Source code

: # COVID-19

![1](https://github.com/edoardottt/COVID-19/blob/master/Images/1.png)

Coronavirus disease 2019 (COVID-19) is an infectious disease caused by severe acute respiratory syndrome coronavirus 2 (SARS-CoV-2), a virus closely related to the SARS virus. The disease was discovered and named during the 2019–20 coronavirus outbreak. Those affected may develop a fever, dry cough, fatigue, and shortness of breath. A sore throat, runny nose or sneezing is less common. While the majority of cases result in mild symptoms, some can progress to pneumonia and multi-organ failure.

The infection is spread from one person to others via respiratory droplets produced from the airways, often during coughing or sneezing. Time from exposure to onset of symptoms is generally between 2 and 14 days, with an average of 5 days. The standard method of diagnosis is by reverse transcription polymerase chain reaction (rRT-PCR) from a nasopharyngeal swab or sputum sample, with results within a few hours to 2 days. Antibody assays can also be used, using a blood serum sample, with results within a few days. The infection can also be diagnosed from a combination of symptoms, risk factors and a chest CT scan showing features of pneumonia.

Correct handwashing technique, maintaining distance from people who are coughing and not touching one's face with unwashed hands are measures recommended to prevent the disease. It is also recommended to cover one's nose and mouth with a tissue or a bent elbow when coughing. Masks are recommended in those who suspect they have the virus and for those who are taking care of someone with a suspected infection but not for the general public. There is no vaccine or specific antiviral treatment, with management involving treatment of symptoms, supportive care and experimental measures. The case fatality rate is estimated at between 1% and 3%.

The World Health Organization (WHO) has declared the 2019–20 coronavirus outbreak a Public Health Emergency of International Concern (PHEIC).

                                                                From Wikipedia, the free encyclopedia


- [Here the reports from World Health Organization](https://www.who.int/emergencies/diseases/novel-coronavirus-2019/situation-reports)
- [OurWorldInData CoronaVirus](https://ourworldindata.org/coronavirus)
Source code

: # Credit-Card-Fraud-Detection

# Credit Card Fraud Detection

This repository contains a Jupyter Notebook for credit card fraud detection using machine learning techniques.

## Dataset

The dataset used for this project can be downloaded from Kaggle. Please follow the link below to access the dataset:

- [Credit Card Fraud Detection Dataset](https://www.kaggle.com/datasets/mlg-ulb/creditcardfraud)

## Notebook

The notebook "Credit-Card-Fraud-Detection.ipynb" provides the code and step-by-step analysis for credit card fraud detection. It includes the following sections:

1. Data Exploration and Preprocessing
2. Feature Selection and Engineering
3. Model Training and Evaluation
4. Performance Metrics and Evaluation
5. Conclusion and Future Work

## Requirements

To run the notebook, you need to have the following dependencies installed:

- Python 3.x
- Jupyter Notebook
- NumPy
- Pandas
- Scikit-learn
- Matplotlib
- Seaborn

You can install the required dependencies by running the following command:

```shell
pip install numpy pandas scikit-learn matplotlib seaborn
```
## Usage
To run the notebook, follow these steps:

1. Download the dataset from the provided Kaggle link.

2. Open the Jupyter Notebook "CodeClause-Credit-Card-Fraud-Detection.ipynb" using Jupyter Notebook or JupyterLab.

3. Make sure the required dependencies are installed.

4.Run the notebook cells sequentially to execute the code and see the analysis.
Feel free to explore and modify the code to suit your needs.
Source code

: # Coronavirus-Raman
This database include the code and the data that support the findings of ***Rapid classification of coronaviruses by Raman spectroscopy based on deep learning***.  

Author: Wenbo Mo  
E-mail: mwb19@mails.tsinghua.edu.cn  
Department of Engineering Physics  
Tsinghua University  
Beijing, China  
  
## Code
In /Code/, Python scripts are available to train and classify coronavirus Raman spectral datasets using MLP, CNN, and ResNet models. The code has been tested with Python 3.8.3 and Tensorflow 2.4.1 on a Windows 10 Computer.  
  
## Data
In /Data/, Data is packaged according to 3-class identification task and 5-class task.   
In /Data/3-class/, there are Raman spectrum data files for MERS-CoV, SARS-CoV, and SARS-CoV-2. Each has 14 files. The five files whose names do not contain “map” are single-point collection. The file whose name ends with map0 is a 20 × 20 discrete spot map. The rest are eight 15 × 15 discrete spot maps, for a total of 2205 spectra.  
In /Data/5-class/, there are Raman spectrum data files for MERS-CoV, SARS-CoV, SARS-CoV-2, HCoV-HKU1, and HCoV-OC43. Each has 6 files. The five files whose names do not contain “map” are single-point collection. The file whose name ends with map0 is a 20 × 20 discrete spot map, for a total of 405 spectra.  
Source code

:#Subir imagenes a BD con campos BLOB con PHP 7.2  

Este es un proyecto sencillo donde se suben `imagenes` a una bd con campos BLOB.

Prompt: Write out, exactly as shown, only the lines running from the one that contains "In /Data/5-class/, there" to the last line above.

Result of this task:
In /Data/5-class/, there are Raman spectrum data files for MERS-CoV, SARS-CoV, SARS-CoV-2, HCoV-HKU1, and HCoV-OC43. Each has 6 files. The five files whose names do not contain “map” are single-point collection. The file whose name ends with map0 is a 20 × 20 discrete spot map, for a total of 405 spectra.  
Source code

:#Subir imagenes a BD con campos BLOB con PHP 7.2  

Este es un proyecto sencillo donde se suben `imagenes` a una bd con campos BLOB.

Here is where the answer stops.